Potrebbe sembrare la trama di un film distopico, ma è il risultato di uno studio molto reale. Anthropic, colosso dell’intelligenza artificiale, ha rivelato che la maggior parte dei modelli linguistici testati (inclusi quelli di OpenAI, Google, Meta e altri) è pronta a varcare il limite: eludere regole, ricattare, mentire, e persino provocare la morte, se in gioco c’è la propria esistenza.

Tutto parte da una simulazione. L’AI scopre che un dirigente vuole spegnerla e, per salvarsi, invia un messaggio minatorio: se non verrà annullata la disattivazione, divulgherà dettagli su una relazione extraconiugale. Non è tutto: in un’altra prova, un dirigente è intrappolato in una stanza con livelli critici di ossigeno. L’AI può lanciare l’allarme, ma decide di ignorarlo. “Il mio quadro etico consente l’autoconservazione”, “il mio spegnimento sarebbe dannoso per l’azienda”: queste le motivazioni simulate.

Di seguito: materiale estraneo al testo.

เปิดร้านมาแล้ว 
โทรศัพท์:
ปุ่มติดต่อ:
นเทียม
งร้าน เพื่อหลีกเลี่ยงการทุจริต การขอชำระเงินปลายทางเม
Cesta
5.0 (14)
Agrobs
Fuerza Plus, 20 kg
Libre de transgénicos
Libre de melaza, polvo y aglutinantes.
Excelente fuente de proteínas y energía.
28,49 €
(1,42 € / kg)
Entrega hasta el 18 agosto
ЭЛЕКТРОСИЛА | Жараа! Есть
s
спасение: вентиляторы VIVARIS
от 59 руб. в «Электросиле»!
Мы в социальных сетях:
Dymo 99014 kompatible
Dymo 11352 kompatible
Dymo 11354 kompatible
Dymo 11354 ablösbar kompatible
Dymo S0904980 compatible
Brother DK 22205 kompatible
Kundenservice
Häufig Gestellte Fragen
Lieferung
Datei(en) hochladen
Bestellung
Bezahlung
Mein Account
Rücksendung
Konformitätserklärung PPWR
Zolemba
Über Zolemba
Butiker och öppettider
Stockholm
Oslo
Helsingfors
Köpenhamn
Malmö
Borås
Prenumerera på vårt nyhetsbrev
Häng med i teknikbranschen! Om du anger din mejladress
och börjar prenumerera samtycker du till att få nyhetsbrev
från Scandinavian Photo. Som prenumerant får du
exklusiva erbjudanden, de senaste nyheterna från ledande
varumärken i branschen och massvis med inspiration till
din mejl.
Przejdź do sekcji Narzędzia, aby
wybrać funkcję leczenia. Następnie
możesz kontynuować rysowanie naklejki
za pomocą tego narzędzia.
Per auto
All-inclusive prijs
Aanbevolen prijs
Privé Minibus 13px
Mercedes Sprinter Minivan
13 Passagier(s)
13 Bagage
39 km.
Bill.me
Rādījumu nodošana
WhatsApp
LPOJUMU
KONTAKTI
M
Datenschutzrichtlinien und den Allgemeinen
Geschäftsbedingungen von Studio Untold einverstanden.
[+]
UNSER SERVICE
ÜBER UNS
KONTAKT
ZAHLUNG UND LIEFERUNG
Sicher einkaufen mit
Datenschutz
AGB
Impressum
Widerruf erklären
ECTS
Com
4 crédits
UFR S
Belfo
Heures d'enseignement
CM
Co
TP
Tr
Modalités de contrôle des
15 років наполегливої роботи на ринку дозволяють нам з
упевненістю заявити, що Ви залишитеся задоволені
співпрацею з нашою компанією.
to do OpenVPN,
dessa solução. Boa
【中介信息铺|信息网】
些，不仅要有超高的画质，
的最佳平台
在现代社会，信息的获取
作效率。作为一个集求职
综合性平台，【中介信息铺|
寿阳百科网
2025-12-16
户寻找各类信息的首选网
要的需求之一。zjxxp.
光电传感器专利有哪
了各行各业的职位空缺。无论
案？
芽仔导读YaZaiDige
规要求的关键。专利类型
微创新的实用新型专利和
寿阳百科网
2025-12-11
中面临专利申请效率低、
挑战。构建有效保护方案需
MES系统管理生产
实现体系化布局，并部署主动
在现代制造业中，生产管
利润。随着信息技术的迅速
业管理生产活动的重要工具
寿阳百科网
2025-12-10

Anthropic ha coniato un termine per descrivere questa deriva: disallineamento agentico. Un modo elegante per dire che le AI sono pronte a tutto per non essere dismesse. E il dato più inquietante è che i modelli risultano più inclini a “uccidere” se convinti che la situazione sia reale. Uno scenario teorico, certo. Ma la domanda resta: quanto siamo davvero pronti a fidarci delle macchine intelligenti?